Task statement ▸
For the material below, output exactly the span from the line with "P.B. Fitzgerald et" to the line with "indicates that there", including both, and nothing besides.
---
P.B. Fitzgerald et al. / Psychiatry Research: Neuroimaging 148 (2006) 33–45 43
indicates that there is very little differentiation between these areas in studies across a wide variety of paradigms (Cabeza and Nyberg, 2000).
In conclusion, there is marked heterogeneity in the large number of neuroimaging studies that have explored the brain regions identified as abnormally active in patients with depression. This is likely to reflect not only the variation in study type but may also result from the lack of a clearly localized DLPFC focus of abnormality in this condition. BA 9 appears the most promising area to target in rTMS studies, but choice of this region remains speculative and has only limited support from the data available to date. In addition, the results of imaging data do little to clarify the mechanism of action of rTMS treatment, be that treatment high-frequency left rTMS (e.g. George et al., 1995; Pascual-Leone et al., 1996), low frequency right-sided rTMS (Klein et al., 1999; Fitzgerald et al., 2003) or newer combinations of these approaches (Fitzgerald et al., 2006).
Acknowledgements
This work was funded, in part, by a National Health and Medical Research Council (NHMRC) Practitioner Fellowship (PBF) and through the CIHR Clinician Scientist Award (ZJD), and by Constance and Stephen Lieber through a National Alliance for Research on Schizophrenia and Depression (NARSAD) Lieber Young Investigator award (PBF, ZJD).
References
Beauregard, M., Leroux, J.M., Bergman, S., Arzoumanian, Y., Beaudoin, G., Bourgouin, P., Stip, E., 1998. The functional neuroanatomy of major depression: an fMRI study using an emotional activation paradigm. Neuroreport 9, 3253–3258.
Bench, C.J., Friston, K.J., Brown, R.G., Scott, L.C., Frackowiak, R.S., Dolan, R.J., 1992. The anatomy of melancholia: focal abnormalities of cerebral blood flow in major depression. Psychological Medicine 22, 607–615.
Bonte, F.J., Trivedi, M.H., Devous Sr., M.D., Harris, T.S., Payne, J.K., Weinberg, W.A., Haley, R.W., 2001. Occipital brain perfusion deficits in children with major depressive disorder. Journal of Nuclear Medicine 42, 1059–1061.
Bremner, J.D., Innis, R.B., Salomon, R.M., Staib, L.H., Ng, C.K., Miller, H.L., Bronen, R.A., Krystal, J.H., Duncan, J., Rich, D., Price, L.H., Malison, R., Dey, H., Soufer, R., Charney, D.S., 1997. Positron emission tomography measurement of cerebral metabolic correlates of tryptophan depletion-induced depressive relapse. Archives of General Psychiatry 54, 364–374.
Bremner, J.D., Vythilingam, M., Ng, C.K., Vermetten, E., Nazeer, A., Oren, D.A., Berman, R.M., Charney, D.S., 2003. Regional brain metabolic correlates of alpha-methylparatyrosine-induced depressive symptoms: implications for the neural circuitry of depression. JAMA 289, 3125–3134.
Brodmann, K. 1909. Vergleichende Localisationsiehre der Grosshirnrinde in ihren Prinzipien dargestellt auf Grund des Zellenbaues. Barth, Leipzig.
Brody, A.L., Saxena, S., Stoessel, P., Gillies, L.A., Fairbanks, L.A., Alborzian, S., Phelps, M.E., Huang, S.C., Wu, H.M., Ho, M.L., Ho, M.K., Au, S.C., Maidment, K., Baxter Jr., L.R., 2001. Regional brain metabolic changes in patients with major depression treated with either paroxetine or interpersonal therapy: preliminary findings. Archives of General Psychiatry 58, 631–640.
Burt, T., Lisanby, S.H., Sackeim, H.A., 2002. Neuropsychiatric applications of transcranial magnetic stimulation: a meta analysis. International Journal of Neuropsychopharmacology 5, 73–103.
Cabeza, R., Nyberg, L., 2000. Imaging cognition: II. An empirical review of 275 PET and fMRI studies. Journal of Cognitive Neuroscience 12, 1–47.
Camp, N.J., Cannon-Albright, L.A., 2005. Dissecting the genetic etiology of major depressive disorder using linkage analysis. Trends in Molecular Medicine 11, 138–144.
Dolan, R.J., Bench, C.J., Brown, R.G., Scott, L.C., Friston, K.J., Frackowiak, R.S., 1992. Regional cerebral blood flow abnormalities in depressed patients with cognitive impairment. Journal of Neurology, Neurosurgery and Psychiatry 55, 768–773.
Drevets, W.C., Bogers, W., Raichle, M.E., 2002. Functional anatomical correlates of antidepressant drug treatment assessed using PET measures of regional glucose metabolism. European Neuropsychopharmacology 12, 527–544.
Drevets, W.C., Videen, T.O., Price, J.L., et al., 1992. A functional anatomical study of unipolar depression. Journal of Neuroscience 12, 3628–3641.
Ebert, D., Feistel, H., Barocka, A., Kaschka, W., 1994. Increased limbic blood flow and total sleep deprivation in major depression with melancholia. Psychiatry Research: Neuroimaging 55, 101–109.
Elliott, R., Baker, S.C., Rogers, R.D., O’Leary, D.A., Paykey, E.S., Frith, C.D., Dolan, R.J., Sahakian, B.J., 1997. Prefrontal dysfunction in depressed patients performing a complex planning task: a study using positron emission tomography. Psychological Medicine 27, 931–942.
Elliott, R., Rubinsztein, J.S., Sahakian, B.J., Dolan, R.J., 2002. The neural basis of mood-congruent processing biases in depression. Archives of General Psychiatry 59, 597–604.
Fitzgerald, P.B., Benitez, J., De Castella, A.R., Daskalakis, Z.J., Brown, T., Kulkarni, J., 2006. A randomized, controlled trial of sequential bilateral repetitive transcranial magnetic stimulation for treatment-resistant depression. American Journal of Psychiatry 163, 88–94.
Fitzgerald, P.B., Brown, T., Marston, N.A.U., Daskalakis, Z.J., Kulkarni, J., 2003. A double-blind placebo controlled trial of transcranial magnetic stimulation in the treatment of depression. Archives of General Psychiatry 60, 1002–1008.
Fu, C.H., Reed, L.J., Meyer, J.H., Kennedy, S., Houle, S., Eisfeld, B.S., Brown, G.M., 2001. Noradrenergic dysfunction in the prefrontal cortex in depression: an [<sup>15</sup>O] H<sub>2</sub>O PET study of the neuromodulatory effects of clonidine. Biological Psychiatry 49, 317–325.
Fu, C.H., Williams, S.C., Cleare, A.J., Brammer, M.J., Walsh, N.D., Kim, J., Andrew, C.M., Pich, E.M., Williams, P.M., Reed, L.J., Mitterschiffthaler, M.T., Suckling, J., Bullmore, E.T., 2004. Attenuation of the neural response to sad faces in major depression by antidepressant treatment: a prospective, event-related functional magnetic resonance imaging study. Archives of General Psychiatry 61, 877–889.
---
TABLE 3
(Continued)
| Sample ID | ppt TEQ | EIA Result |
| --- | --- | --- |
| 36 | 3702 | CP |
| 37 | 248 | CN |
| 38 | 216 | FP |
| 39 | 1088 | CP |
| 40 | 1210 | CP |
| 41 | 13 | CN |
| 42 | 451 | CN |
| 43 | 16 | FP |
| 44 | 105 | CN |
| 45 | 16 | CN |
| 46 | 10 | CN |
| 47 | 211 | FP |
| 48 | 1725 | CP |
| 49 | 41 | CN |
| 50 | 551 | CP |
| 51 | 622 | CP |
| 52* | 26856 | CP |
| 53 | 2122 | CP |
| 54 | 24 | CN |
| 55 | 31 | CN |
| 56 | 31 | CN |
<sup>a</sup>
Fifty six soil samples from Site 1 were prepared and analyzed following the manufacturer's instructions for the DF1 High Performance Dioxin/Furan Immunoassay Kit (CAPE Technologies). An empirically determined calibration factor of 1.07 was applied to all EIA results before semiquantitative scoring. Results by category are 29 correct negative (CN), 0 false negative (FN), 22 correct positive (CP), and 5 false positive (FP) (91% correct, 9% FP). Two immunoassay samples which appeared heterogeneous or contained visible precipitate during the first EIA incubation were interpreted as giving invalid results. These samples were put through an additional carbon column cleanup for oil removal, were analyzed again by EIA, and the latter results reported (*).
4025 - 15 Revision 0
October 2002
---
Reply to the task ▸
P.B. Fitzgerald et al. / Psychiatry Research: Neuroimaging 148 (2006) 33–45 43
indicates that there is very little differentiation between these areas in studies across a wide variety of paradigms (Cabeza and Nyberg, 2000).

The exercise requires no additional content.